Graves\' disease (GD) is the most common cause of hyperthyroidism while Hashimoto or autoimmune thyroiditis is the most common cause of hypothyroidism. Spontaneous hypothyroidism may develop after successful medical treatment of GD in up to 20% of cases. This report presents a gentleman who is a known smoker and was diagnosed with GD at the age of 64 years. He was counseled about smoking cessation and started with medical treatment using carbimazole (CBZ). He was adequately controlled using medical treatment, yet he continued to smoke. After 2 years of medical treatment, CBZ was stopped due to developing hypothyroidism on the minimum dose of treatment. Celebrating the discontinuation of treatment, the patient decided to quit smoking. One month later, he was euthyroid; however, 4 months later, he developed overt hypothyroidism. He received levothyroxine replacement therapy and titrated to achieve euthyroidism and remained on levothyroxine for more than 5 years. The possibility that quitting smoking may have triggered the development of hypothyroidism was raised due to the coincidence of developing hypothyroidism only 4 months after quitting smoking. Current smoking is associated with a higher risk of developing both GD and Graves\' orbitopathy. Quitting smoking is associated with a higher risk of developing new-onset thyroid autoimmunity. Quitting smoking is also associated with a sevenfold higher risk of autoimmune hypothyroidism especially in the first year of smoking cessation. Involved mechanisms may include a sudden increase in oxidative stress, a sudden increase in iodide delivery to thyroid follicles, or promoting T-helper 1-mediated autoimmune thyroiditis after quitting smoking. The present case suggests that quitting smoking may be a triggering factor for the development of hypothyroidism following successful medical treatment of GD, a phenomenon that may affect one-fifth of GD patients without previously reported triggers.

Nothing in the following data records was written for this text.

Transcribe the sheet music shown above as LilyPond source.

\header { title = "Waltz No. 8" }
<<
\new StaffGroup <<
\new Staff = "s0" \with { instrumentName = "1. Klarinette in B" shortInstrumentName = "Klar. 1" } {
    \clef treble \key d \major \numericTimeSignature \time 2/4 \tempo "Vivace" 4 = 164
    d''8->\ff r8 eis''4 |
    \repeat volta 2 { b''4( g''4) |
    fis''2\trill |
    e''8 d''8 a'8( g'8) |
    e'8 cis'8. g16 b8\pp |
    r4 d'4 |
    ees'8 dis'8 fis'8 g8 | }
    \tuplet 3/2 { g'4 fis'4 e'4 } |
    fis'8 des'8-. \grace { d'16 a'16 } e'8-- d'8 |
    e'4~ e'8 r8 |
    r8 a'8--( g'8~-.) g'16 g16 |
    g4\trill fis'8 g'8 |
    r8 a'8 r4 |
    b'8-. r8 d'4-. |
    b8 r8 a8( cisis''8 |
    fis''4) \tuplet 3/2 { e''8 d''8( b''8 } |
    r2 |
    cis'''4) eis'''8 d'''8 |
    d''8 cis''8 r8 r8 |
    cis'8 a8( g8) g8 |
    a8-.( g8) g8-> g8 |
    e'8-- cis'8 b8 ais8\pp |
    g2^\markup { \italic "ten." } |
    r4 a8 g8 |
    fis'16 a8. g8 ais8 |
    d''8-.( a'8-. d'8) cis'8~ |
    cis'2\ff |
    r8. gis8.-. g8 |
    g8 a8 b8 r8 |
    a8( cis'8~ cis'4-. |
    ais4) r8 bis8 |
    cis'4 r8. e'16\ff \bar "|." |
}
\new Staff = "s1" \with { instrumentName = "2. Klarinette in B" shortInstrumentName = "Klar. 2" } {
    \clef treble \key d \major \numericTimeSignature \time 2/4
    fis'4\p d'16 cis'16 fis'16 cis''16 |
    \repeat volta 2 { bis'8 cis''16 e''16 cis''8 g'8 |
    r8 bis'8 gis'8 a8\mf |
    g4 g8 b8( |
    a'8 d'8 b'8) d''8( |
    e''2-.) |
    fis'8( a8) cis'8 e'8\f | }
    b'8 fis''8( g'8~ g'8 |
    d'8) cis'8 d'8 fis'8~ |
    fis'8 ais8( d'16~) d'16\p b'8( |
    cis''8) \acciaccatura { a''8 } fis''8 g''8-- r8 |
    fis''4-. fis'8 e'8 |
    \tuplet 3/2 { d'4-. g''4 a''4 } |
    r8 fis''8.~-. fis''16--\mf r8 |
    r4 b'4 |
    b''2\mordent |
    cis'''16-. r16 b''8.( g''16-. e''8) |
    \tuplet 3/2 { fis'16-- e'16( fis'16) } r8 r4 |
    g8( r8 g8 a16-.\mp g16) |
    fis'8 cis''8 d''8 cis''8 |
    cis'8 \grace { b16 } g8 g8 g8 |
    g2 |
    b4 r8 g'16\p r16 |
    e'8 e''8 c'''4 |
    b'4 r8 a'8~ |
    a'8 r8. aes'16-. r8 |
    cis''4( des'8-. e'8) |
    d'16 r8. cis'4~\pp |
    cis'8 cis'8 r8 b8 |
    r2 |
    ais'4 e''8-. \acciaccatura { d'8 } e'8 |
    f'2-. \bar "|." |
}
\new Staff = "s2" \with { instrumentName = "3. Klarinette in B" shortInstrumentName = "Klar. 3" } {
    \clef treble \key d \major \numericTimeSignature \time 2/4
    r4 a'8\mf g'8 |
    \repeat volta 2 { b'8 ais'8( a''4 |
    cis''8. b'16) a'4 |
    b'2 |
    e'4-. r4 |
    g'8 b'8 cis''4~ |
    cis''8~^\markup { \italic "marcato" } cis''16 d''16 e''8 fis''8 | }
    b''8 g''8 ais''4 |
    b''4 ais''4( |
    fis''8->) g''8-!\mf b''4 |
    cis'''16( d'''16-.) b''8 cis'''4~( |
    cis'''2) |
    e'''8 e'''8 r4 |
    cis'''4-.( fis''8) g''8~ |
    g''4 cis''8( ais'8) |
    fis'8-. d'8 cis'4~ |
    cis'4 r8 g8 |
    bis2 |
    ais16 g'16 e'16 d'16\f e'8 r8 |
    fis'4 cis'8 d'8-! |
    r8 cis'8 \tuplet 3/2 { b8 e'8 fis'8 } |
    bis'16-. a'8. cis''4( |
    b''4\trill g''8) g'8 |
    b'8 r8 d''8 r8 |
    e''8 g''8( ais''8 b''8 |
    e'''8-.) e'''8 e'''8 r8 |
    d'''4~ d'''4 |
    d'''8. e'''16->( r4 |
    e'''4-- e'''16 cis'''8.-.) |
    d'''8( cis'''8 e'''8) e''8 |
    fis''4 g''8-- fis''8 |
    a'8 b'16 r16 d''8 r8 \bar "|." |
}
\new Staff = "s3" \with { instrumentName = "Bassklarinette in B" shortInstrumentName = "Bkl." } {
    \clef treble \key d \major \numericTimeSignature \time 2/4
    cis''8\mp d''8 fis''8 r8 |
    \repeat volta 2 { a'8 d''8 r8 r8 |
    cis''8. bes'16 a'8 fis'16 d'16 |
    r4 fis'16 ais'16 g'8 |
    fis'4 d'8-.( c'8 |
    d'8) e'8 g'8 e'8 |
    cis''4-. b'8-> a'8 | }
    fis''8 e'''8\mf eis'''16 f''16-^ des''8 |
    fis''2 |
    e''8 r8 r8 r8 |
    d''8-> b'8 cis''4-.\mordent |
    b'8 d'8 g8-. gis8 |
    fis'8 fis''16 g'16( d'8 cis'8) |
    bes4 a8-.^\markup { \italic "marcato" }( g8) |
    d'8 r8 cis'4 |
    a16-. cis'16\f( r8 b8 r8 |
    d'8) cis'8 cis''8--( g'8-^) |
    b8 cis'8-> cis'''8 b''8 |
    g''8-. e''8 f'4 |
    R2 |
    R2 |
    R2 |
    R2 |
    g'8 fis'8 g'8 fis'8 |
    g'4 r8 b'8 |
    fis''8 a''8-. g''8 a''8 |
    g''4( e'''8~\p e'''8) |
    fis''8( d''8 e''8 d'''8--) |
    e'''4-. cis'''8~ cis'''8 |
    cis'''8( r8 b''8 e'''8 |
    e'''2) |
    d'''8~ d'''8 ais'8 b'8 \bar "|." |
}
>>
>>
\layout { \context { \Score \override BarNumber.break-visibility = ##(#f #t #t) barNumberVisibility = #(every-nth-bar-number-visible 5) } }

Quitting smoking may trigger hypothyroidism in previously treated Graves’ disease patients Graves’ disease is the commonest cause of hyperthyroidism. Medical treatment is the mainstay treatment, and about 5-20% of patients may develop hypothyroidism after successful medical treatment. The triggers to this conversion are not known. The present case, a 64 years old gentleman who is a smoker, after being diagnosed with graves’ disease, receives medical treatment for 2 years. On the occasion of stopping medical treatment for graves’ disease, he decides to quit smoking. One month later he is euthyroid off medications, but 4 months later, he develops severe hypothyroidism, for which he receives replacement therapy for the following five years. The possibility that quitting smoking may have triggered this conversion was raised. Smoking is associated with a 2-folds higher risk of having graves’ disease. Quitting smoking on the other hand increases the risk of acquiring thyroid autoantibodies, and new onset autoimmune hypothyroidism. Quitting smoking is also associated with symptoms of weight gain, constipation, and depression, all of which may also occur in hypothyroidism. That is why, ordering thyroid function tests is recommended in recent quitters if they develop such symptoms. Thus, quitting smoking in the present case may have triggered this severe hypothyroidism. Underlying mechanisms may involve increased oxidative stress or autoimmune reactions favoring the occurrence of autoimmune thyroiditis.